_What is being asked_: Reproduce the text of all the data below line for line, unchanged, and leave the pictures out of your answer.

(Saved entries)

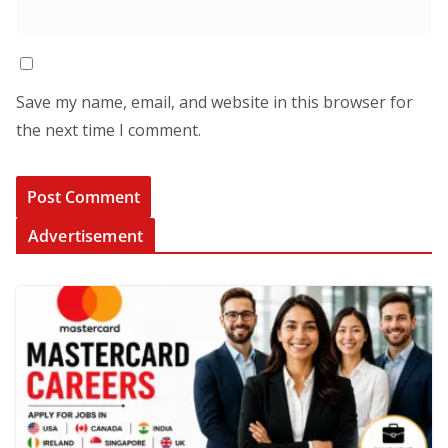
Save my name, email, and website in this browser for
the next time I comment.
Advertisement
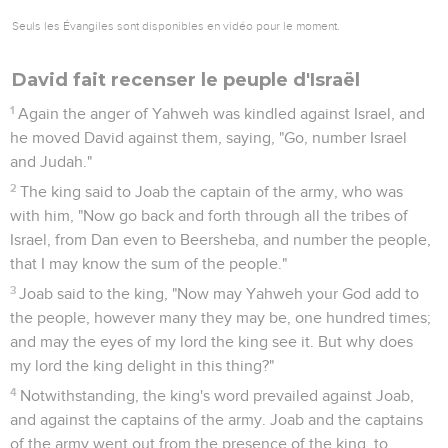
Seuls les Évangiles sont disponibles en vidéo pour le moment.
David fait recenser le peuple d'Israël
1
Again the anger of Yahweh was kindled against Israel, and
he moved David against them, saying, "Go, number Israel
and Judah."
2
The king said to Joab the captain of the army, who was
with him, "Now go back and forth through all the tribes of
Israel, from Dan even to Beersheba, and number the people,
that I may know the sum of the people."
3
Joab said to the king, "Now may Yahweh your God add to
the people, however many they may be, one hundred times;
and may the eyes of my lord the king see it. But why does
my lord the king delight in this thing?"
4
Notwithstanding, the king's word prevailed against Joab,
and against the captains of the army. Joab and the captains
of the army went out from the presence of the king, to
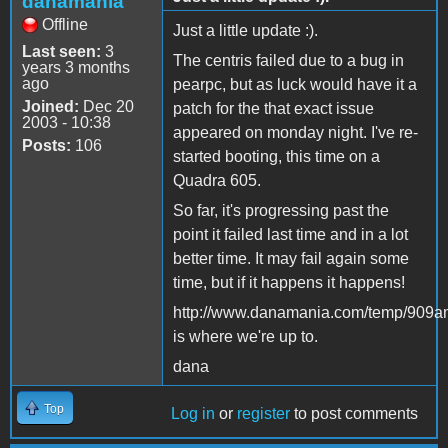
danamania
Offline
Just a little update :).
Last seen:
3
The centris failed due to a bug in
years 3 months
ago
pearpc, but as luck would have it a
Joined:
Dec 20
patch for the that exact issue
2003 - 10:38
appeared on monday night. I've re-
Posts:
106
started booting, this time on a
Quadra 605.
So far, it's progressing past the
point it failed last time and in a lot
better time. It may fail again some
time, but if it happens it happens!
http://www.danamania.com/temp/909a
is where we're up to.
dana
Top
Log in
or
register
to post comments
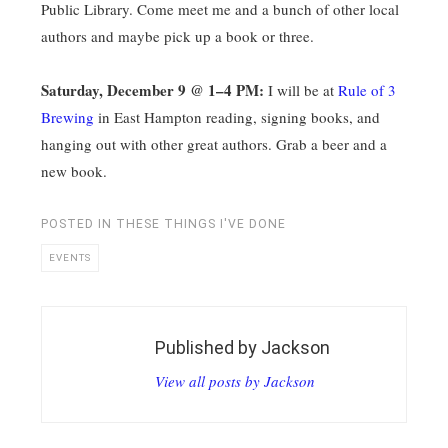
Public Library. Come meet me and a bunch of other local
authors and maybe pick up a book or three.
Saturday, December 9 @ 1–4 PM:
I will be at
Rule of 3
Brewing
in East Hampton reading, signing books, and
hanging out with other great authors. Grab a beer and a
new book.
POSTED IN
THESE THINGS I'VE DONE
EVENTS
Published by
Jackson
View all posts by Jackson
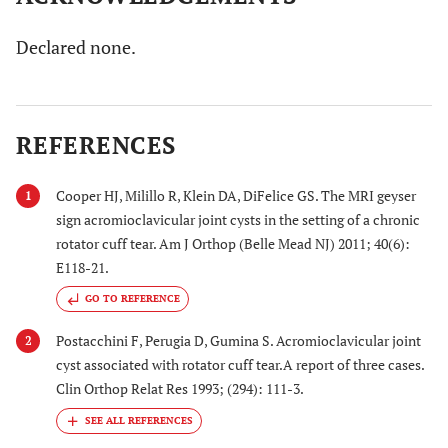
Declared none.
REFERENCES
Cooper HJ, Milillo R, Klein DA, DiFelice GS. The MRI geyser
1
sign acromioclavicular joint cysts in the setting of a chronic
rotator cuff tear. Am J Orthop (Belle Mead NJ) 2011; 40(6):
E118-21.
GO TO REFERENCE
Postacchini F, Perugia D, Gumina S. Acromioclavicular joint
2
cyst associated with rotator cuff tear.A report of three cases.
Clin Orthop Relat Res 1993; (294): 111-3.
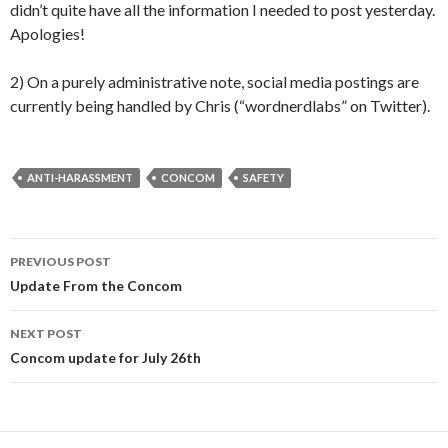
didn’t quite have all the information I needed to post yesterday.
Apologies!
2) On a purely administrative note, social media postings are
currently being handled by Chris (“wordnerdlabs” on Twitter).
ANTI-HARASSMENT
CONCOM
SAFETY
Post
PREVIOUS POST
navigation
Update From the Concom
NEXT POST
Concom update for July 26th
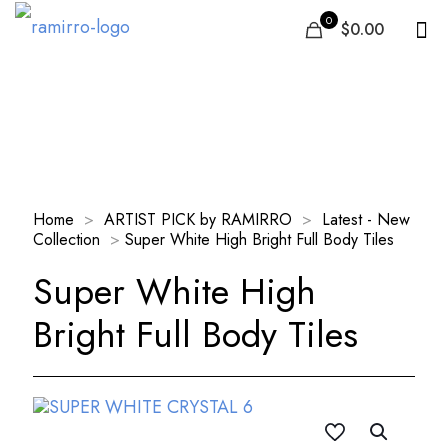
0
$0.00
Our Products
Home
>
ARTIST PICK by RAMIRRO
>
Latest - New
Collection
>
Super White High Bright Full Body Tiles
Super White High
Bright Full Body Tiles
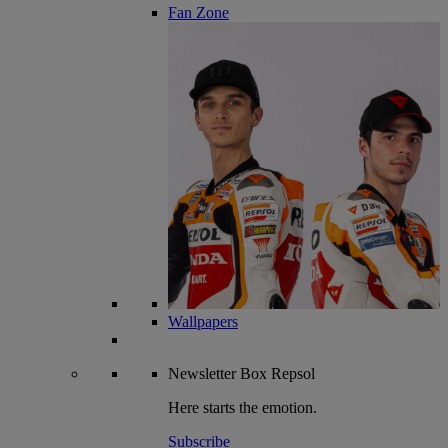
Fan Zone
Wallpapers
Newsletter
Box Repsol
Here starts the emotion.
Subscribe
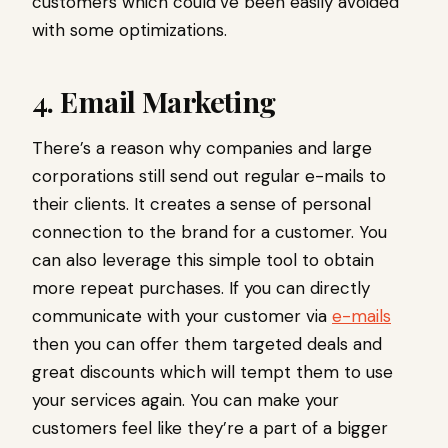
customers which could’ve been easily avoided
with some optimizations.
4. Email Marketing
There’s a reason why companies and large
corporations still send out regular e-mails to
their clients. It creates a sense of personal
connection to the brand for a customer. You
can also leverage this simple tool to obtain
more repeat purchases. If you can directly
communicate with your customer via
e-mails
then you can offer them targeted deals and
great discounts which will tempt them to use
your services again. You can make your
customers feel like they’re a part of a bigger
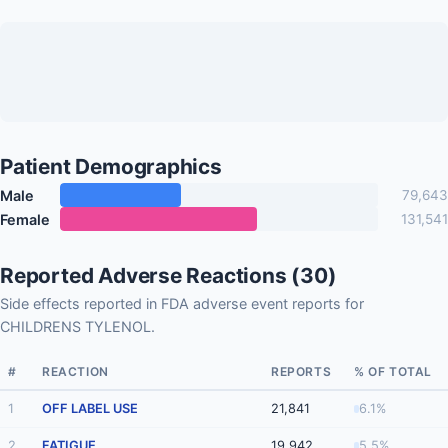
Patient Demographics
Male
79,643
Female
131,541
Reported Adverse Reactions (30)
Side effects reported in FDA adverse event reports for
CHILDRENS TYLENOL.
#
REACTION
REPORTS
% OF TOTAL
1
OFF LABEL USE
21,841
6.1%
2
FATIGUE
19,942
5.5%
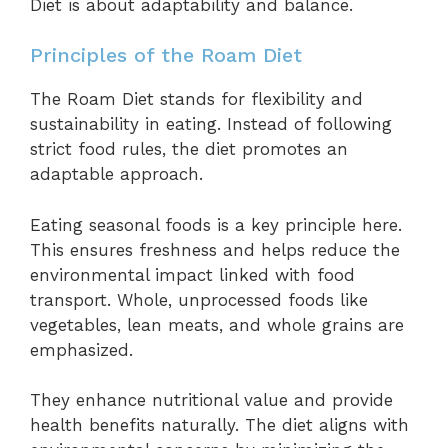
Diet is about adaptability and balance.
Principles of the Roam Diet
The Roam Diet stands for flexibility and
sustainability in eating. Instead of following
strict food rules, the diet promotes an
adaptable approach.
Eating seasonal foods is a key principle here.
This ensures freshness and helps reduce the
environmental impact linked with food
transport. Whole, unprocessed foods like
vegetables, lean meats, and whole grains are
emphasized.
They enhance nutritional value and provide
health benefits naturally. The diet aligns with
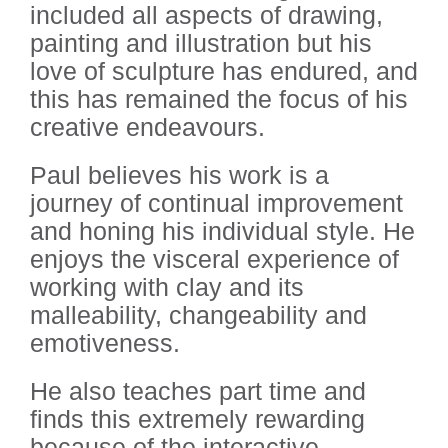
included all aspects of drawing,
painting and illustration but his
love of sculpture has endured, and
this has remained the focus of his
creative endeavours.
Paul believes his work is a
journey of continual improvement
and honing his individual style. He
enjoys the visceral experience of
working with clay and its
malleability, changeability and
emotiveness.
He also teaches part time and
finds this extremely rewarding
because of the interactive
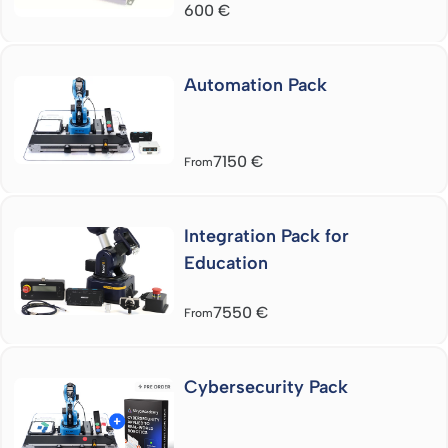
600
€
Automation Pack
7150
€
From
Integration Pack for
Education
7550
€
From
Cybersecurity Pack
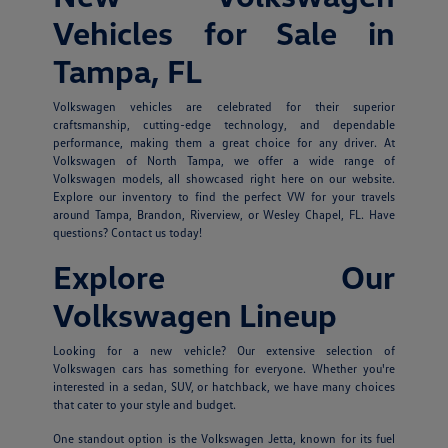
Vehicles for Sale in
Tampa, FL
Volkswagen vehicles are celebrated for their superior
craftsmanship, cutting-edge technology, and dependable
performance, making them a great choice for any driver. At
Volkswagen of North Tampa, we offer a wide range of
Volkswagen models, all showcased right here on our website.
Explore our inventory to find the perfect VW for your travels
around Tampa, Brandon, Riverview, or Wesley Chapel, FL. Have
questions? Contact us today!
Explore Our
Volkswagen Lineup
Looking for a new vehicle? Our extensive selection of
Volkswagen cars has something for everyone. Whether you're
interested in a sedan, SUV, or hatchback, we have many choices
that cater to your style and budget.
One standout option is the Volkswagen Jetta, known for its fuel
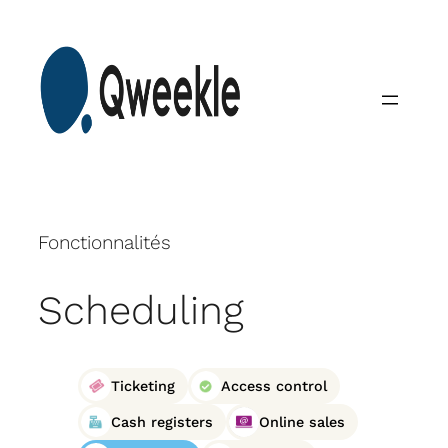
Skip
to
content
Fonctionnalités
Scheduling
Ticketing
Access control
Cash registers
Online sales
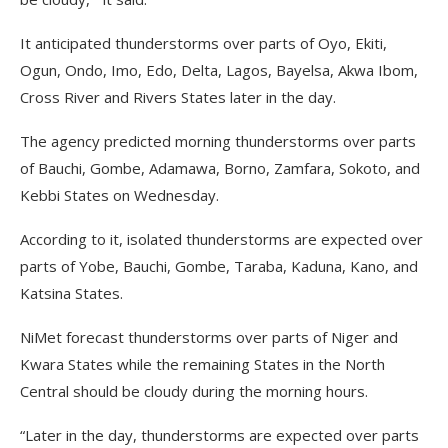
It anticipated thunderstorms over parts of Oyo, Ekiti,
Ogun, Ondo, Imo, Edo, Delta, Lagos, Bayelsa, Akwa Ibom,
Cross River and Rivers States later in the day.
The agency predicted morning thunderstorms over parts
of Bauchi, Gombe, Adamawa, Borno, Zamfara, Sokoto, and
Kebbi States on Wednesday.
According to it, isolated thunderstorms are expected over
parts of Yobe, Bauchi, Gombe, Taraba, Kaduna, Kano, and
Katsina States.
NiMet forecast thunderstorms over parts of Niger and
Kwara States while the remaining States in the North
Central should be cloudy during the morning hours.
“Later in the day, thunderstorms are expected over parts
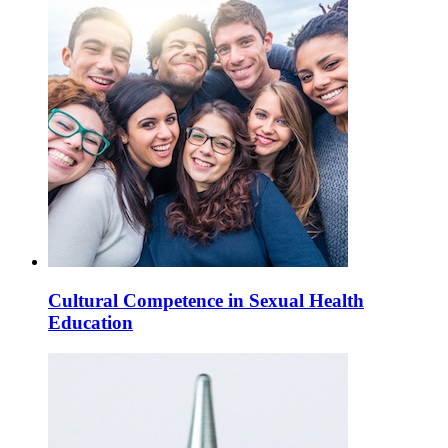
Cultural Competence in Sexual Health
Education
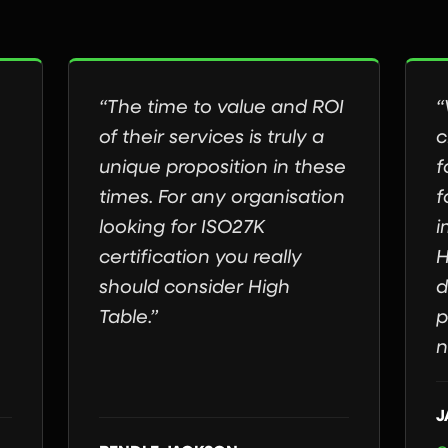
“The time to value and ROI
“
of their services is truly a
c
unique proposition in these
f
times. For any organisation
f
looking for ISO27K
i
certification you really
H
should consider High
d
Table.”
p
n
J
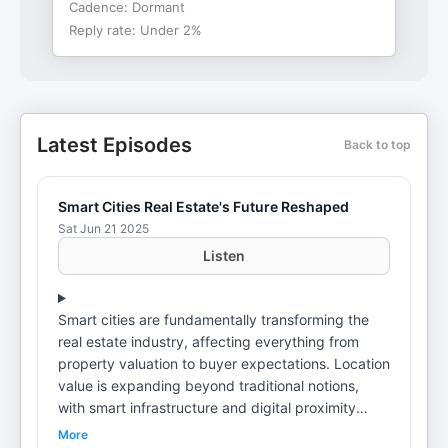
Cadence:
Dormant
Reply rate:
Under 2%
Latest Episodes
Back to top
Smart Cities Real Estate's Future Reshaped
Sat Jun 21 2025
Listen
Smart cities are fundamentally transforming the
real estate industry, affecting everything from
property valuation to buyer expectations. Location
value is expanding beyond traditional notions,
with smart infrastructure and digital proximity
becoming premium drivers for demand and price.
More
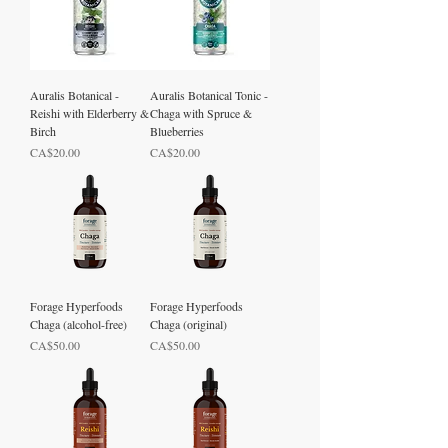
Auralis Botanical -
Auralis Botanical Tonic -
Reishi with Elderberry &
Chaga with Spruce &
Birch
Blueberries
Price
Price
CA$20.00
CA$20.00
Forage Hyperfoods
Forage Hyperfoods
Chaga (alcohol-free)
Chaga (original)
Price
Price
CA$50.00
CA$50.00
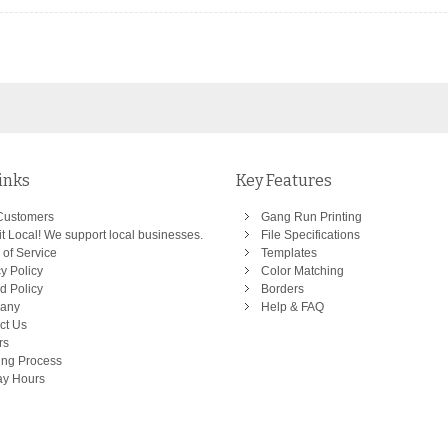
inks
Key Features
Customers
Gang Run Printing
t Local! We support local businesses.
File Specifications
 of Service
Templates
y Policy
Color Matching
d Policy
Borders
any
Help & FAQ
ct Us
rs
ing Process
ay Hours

_Your solution_:
Save my name, email, and website in this browser for
the next time I comment.
Advertisement
Seuls les Évangiles sont disponibles en vidéo pour le moment.
David fait recenser le peuple d'Israël
1
Again the anger of Yahweh was kindled against Israel, and
he moved David against them, saying, "Go, number Israel
and Judah."
2
The king said to Joab the captain of the army, who was
with him, "Now go back and forth through all the tribes of
Israel, from Dan even to Beersheba, and number the people,
that I may know the sum of the people."
3
Joab said to the king, "Now may Yahweh your God add to
the people, however many they may be, one hundred times;
and may the eyes of my lord the king see it. But why does
my lord the king delight in this thing?"
4
Notwithstanding, the king's word prevailed against Joab,
and against the captains of the army. Joab and the captains
of the army went out from the presence of the king, to
danamania
Offline
Just a little update :).
Last seen:
3
The centris failed due to a bug in
years 3 months
ago
pearpc, but as luck would have it a
Joined:
Dec 20
patch for the that exact issue
2003 - 10:38
appeared on monday night. I've re-
Posts:
106
started booting, this time on a
Quadra 605.
So far, it's progressing past the
point it failed last time and in a lot
better time. It may fail again some
time, but if it happens it happens!
http://www.danamania.com/temp/909a
is where we're up to.
dana
Top
Log in
or
register
to post comments
Public Library. Come meet me and a bunch of other local
authors and maybe pick up a book or three.
Saturday, December 9 @ 1–4 PM:
I will be at
Rule of 3
Brewing
in East Hampton reading, signing books, and
hanging out with other great authors. Grab a beer and a
new book.
POSTED IN
THESE THINGS I'VE DONE
EVENTS
Published by
Jackson
View all posts by Jackson
Declared none.
REFERENCES
Cooper HJ, Milillo R, Klein DA, DiFelice GS. The MRI geyser
1
sign acromioclavicular joint cysts in the setting of a chronic
rotator cuff tear. Am J Orthop (Belle Mead NJ) 2011; 40(6):
E118-21.
GO TO REFERENCE
Postacchini F, Perugia D, Gumina S. Acromioclavicular joint
2
cyst associated with rotator cuff tear.A report of three cases.
Clin Orthop Relat Res 1993; (294): 111-3.
didn’t quite have all the information I needed to post yesterday.
Apologies!
2) On a purely administrative note, social media postings are
currently being handled by Chris (“wordnerdlabs” on Twitter).
ANTI-HARASSMENT
CONCOM
SAFETY
Post
PREVIOUS POST
navigation
Update From the Concom
NEXT POST
Concom update for July 26th
0
$0.00
Our Products
Home
>
ARTIST PICK by RAMIRRO
>
Latest - New
Collection
>
Super White High Bright Full Body Tiles
Super White High
Bright Full Body Tiles
Fan Zone
Wallpapers
Newsletter
Box Repsol
Here starts the emotion.
Subscribe
customers which could’ve been easily avoided
with some optimizations.
4. Email Marketing
There’s a reason why companies and large
corporations still send out regular e-mails to
their clients. It creates a sense of personal
connection to the brand for a customer. You
can also leverage this simple tool to obtain
more repeat purchases. If you can directly
communicate with your customer via
e-mails
then you can offer them targeted deals and
great discounts which will tempt them to use
your services again. You can make your
customers feel like they’re a part of a bigger
Patient Demographics
Male
79,643
Female
131,541
Reported Adverse Reactions (30)
Side effects reported in FDA adverse event reports for
CHILDRENS TYLENOL.
#
REACTION
REPORTS
% OF TOTAL
1
OFF LABEL USE
21,841
6.1%
2
FATIGUE
19,942
5.5%
Diet is about adaptability and balance.
Principles of the Roam Diet
The Roam Diet stands for flexibility and
sustainability in eating. Instead of following
strict food rules, the diet promotes an
adaptable approach.
Eating seasonal foods is a key principle here.
This ensures freshness and helps reduce the
environmental impact linked with food
transport. Whole, unprocessed foods like
vegetables, lean meats, and whole grains are
emphasized.
They enhance nutritional value and provide
health benefits naturally. The diet aligns with
included all aspects of drawing,
painting and illustration but his
love of sculpture has endured, and
this has remained the focus of his
creative endeavours.
Paul believes his work is a
journey of continual improvement
and honing his individual style. He
enjoys the visceral experience of
working with clay and its
malleability, changeability and
emotiveness.
He also teaches part time and
finds this extremely rewarding
because of the interactive
600
€
Automation Pack
7150
€
From
Integration Pack for
Education
7550
€
From
Cybersecurity Pack
Vehicles for Sale in
Tampa, FL
Volkswagen vehicles are celebrated for their superior
craftsmanship, cutting-edge technology, and dependable
performance, making them a great choice for any driver. At
Volkswagen of North Tampa, we offer a wide range of
Volkswagen models, all showcased right here on our website.
Explore our inventory to find the perfect VW for your travels
around Tampa, Brandon, Riverview, or Wesley Chapel, FL. Have
questions? Contact us today!
Explore Our
Volkswagen Lineup
Looking for a new vehicle? Our extensive selection of
Volkswagen cars has something for everyone. Whether you're
interested in a sedan, SUV, or hatchback, we have many choices
that cater to your style and budget.
One standout option is the Volkswagen Jetta, known for its fuel
Skip
to
content
Fonctionnalités
Scheduling
Ticketing
Access control
Cash registers
Online sales
It anticipated thunderstorms over parts of Oyo, Ekiti,
Ogun, Ondo, Imo, Edo, Delta, Lagos, Bayelsa, Akwa Ibom,
Cross River and Rivers States later in the day.
The agency predicted morning thunderstorms over parts
of Bauchi, Gombe, Adamawa, Borno, Zamfara, Sokoto, and
Kebbi States on Wednesday.
According to it, isolated thunderstorms are expected over
parts of Yobe, Bauchi, Gombe, Taraba, Kaduna, Kano, and
Katsina States.
NiMet forecast thunderstorms over parts of Niger and
Kwara States while the remaining States in the North
Central should be cloudy during the morning hours.
“Later in the day, thunderstorms are expected over parts
Cultural Competence in Sexual Health
Education
“The time to value and ROI
“
of their services is truly a
c
unique proposition in these
f
times. For any organisation
f
looking for ISO27K
i
certification you really
H
should consider High
d
Table.”
p
n
J
Cadence:
Dormant
Reply rate:
Under 2%
Latest Episodes
Back to top
Smart Cities Real Estate's Future Reshaped
Sat Jun 21 2025
Listen
Smart cities are fundamentally transforming the
real estate industry, affecting everything from
property valuation to buyer expectations. Location
value is expanding beyond traditional notions,
with smart infrastructure and digital proximity
becoming premium drivers for demand and price.
More
Auralis Botanical -
Auralis Botanical Tonic -
Reishi with Elderberry &
Chaga with Spruce &
Birch
Blueberries
Price
Price
CA$20.00
CA$20.00
Forage Hyperfoods
Forage Hyperfoods
Chaga (alcohol-free)
Chaga (original)
Price
Price
CA$50.00
CA$50.00
inks
Key Features
Customers
Gang Run Printing
t Local! We support local businesses.
File Specifications
 of Service
Templates
y Policy
Color Matching
d Policy
Borders
any
Help & FAQ
ct Us
rs
ing Process
ay Hours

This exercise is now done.